After the removal of the ROK from the white country category, exports from Japan to the ROK will be subject to catch-all regulations. The catch-all regulation is a system that requires export approval for unlisted goods (other than goods and technologies that require approval at the time of export), when an exporter (1) is aware that these goods or technologies will be used for the development, manufacture, use or storage of WMD or conventional weapons, or (2) is informed by the METI that an application for approval should be submitted. The purpose of the catch-all regulation systems is to require export licenses for exports that contribute to the development of WMD or conventional weapons, even if they are unlisted goods. In other words, if it is determined that the transaction of certain non-listed goods does not lead to diversion risks, the exporter may export. In terms of reducing the risk of circumventing exports, an important reference point in reviewing export applications is whether recipient countries have an adequate level of export control systems, including catch-all regulation systems.
As we have seen, the update of export control licensing policies and procedures is not the introduction of embargo measures against the ROK. With no risks of military use or circumventing exports, it is possible to export the three items to the ROK subject to individual review. Even if the ROK is excluded from the white list, it is still possible to export non-listed goods to the ROK if it is determined that there is no risk of military use or circumventing exports.

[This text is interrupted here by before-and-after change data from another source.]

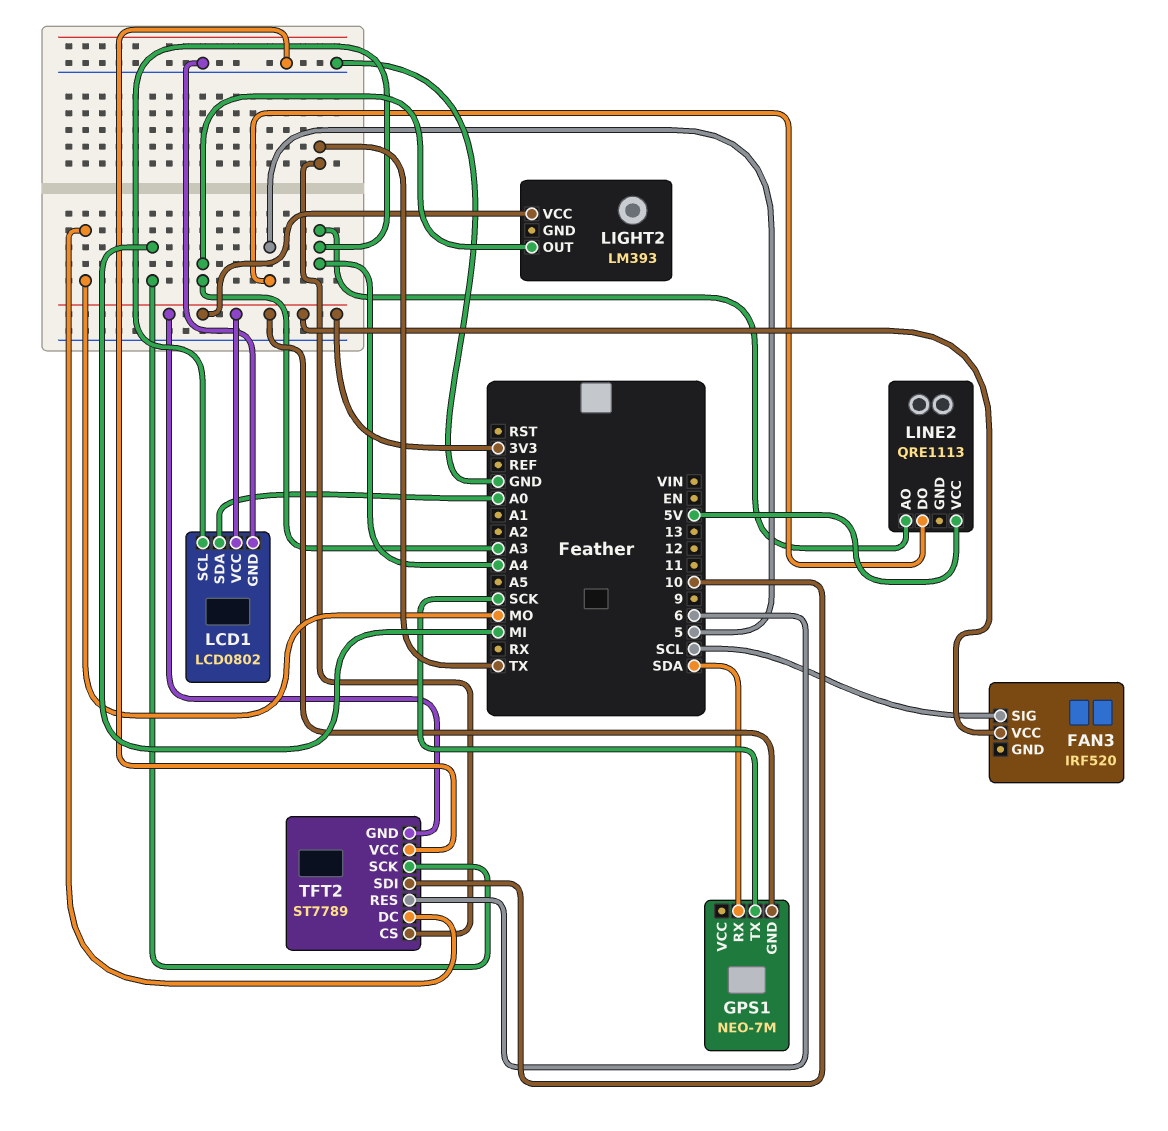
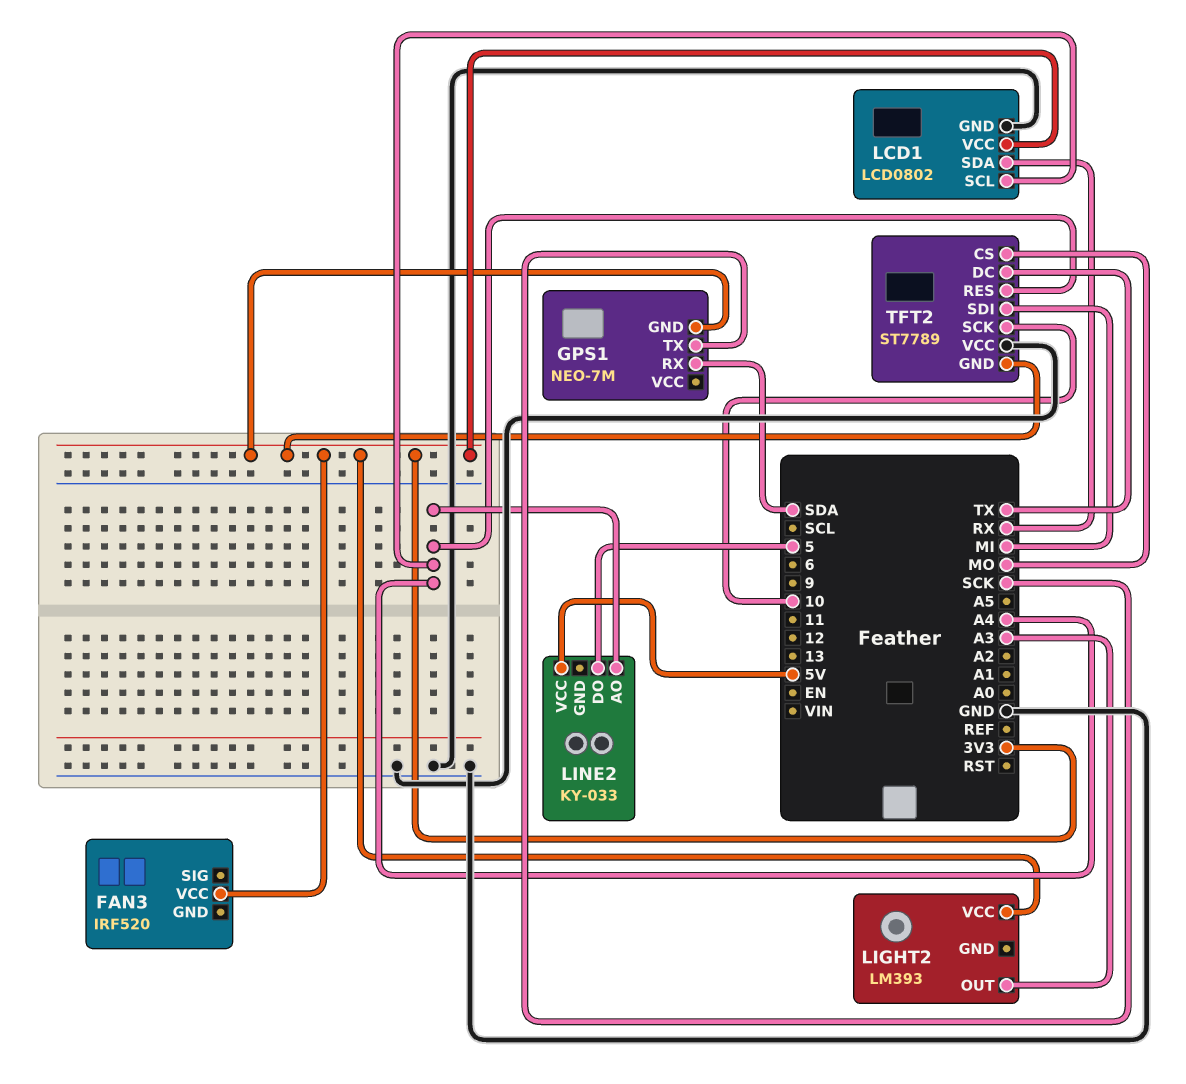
FAN3 pin SIG: SCL -> none
LCD1 pin SDA: A0 -> RX
LINE2: QRE1113 -> KY-033
TFT2 pin CS: TX -> MO
TFT2 pin DC: MO -> TX
TFT2 pin RES: 6 -> A4
TFT2 pin SCK: MI -> 10
TFT2 pin SDI: 10 -> MI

Therefore, it would be also incorrect to argue that the Japanese measures are against WA which requires that export controls should not impede "bona fide civil transactions," because only exports which do not fall under "bona fide civil transaction" are banned. The purpose of the update by the Japanese government is against the risk of diversion which would have security implications, and the impacts of the update will be limited on civil transactions.
By updating its licensing policies and procedures on export control, the Japanese government expects that the ROK export control system and its implementation will meet international standards. The international standardization of export control, of course, also contributes to the foundation of free and sound trade in the high-tech sector by leveling the playing field.
The Japanese government's latest measures are neither aimed at turning a blind eye to the free trade system nor at protectionist measures. Rather, it would be thought that Japan, through mitigating security risks associated with high-tech trade by advancing the leveling of export control, seeks to strengthen the foundation of the free trade system.